_SUPPLIED RECORDS_:
********************

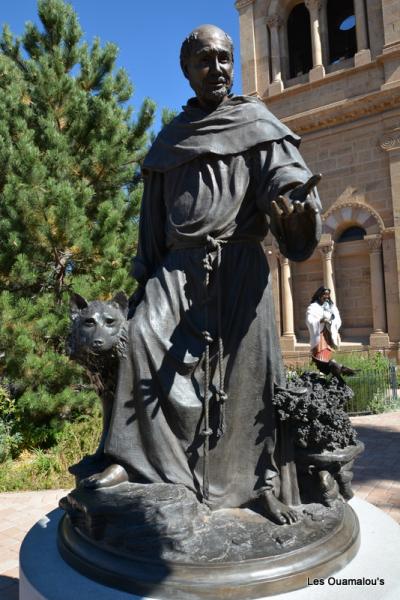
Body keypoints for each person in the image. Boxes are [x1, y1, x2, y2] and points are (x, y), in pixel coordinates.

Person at [82, 25, 322, 525]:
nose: (216, 68)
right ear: (186, 71)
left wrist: (295, 210)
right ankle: (139, 462)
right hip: (177, 269)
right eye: (204, 60)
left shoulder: (255, 121)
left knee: (249, 377)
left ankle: (262, 485)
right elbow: (152, 220)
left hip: (238, 266)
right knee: (142, 336)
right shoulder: (172, 139)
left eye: (224, 58)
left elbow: (287, 178)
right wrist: (142, 276)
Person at [306, 286, 341, 362]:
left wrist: (331, 322)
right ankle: (322, 367)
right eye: (325, 294)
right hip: (320, 334)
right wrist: (320, 321)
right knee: (321, 353)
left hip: (330, 333)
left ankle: (329, 367)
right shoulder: (313, 307)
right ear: (319, 295)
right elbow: (309, 320)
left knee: (330, 354)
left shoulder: (332, 307)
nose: (326, 296)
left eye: (328, 294)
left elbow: (337, 319)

********************

_WHAT THE EXERCISE ASKS_:
The entries above are to be reproduced exactly, with the pictures dropped.

_RESULT FOR THIS TASK_:
Body keypoints for each person in the image. Boxes are [x1, y1, x2, y2] and points are (x, y), in pixel coordinates.

Person at [82, 25, 322, 525]:
nose: (216, 68)
right ear: (186, 71)
left wrist: (295, 210)
right ankle: (139, 462)
right hip: (177, 269)
right eye: (204, 60)
left shoulder: (255, 121)
left knee: (249, 377)
left ankle: (262, 485)
right elbow: (152, 220)
left hip: (238, 266)
right knee: (142, 336)
right shoulder: (172, 139)
left eye: (224, 58)
left elbow: (287, 178)
right wrist: (142, 276)
Person at [306, 286, 341, 362]:
left wrist: (331, 322)
right ankle: (322, 367)
right eye: (325, 294)
right hip: (320, 334)
right wrist: (320, 321)
right knee: (321, 353)
left hip: (330, 333)
left ankle: (329, 367)
right shoulder: (313, 307)
right ear: (319, 295)
right elbow: (309, 320)
left knee: (330, 354)
left shoulder: (332, 307)
nose: (326, 296)
left eye: (328, 294)
left elbow: (337, 319)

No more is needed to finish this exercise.